After the Austin Board of Realtors offered what it called a possible solution to an ongoing dispute over market data access Feb. 27, the Travis Central Appraisal District said it would not change its decision to use last year’s home appraisal values again this year.

TCAD Chief Appraiser Marya Crigler in a Feb. 27 statement described ABoR’s offer to provide aggregate housing market data organized by ZIP code as “disingenuous."

“It would be illegal for us to change market values without having the data to support those changes,” Crigler wrote, adding aggregate data would not justify “across-the-board” increases on individual properties and that doing so would violate both state code and industry standards.

ABoR’s offer arrived after the appraisal district announced Feb. 12 that home appraisal values would not change this year after ABoR sent a cease-and-desist order in May prohibiting use of its market data in the appraisal process.

Texas is a nondisclosure state, which means real estate sales prices and other market data are not public record.


ABoR and other Realtor associations argue that the sales market data they collect is proprietary and copyrighted, and property owners may also expect privacy given the state law.

“Rather than offering direct use of ABoR’s proprietary [market] database, which would not serve the privacy interests of buyers and sellers and is not permissible under the rules and regulations of [our database], the data we have offered can be defined by zip code, but not at an individual property level,” the board wrote in a Feb. 27 statement.

However, the state mandates appraisal districts assess properties according to their market value, or what they would likely sell for on an open market.

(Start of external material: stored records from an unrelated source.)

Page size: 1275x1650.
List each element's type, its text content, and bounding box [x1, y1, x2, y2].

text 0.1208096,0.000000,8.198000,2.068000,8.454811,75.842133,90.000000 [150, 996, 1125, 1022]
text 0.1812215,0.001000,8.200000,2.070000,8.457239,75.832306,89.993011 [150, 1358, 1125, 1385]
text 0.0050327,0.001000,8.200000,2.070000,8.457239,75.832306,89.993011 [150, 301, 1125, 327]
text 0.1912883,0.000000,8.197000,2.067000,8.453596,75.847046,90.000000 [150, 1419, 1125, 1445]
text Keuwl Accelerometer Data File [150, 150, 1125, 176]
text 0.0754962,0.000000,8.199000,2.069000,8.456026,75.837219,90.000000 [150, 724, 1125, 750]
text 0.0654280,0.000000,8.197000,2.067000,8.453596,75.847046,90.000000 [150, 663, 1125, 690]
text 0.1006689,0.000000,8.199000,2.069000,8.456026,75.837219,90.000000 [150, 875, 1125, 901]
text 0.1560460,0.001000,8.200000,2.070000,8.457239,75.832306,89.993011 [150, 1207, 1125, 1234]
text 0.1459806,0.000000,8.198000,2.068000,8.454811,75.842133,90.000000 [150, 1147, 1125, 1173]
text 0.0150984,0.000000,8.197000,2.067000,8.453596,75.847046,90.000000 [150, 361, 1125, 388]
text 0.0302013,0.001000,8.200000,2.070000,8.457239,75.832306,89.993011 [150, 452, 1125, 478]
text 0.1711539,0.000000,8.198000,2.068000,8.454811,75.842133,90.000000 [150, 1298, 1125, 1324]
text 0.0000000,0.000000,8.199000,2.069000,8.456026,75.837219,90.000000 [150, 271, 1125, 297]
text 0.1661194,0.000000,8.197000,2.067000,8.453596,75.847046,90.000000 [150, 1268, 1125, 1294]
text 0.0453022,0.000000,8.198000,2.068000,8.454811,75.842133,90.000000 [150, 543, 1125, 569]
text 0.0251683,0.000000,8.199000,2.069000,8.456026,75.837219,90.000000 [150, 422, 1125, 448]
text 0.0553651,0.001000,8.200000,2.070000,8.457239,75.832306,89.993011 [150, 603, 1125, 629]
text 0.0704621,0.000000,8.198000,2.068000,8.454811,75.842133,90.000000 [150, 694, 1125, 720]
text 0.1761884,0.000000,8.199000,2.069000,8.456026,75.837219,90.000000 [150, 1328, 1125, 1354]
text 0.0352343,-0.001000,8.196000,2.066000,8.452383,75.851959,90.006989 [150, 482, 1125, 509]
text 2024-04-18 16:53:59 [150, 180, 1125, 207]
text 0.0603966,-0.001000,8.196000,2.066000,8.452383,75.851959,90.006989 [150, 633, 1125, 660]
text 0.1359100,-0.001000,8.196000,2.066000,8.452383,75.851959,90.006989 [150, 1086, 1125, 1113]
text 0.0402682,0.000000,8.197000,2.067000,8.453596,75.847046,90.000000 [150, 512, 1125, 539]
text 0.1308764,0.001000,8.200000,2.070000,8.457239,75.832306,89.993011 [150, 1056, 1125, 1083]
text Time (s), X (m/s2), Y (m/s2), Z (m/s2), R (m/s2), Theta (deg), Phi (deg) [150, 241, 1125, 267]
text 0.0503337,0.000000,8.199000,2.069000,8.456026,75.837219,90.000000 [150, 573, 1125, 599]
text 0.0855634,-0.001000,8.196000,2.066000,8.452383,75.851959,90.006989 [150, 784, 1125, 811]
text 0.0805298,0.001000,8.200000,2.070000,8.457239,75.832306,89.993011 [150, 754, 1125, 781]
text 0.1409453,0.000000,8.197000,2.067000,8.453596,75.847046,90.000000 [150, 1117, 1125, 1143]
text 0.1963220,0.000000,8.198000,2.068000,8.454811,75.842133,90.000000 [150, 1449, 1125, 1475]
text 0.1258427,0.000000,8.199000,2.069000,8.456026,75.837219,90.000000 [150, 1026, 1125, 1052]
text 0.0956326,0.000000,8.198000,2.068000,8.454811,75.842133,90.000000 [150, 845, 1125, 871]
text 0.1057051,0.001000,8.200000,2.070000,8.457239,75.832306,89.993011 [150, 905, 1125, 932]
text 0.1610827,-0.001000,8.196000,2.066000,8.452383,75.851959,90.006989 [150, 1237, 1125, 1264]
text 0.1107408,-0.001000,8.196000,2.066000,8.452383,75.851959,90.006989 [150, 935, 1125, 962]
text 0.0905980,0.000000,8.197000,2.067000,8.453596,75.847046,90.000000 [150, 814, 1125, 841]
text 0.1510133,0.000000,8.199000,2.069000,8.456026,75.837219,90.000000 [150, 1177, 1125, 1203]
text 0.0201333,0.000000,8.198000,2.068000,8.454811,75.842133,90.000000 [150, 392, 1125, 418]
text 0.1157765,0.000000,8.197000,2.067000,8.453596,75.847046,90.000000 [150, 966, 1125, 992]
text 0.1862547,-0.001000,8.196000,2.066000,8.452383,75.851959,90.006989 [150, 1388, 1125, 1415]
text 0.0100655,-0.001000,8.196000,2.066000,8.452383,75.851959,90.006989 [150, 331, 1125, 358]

Without access to this data, Crigler said her staff would be unable to accurately assess residential property values and so would use last year’s values again this year.


Not reappraising home values could negatively affect state funding that is allocated to the 17 school districts in Travis County, Crigler said.

“The impact on Travis County local entities will vary, but it will be measurable on all and, for the school districts, will ultimately adversely affect students, teachers and staff,” representatives from eight Travis County school districts wrote in a Feb. 19 letter to the TCAD’s board.

ABoR argues the TCAD is able to appraise properties without access to its market data and disputes that its decision to withhold access is harmful to area schools.

“ABoR’s actions in protecting homeowners’ privacy and the [market data] in no way caused TCAD to be unable to update residential property appraisals,” ABoR said in its statement. “TCAD inappropriately pointed blame at ABoR for not having the ability to do their job, and even worse, indicated that ABoR is at fault for the negative impact on school budgets.”


Crigler said if ABoR or another source is able to provide market data, TCAD would consider it.

“We would need to get it pretty quick,” she said.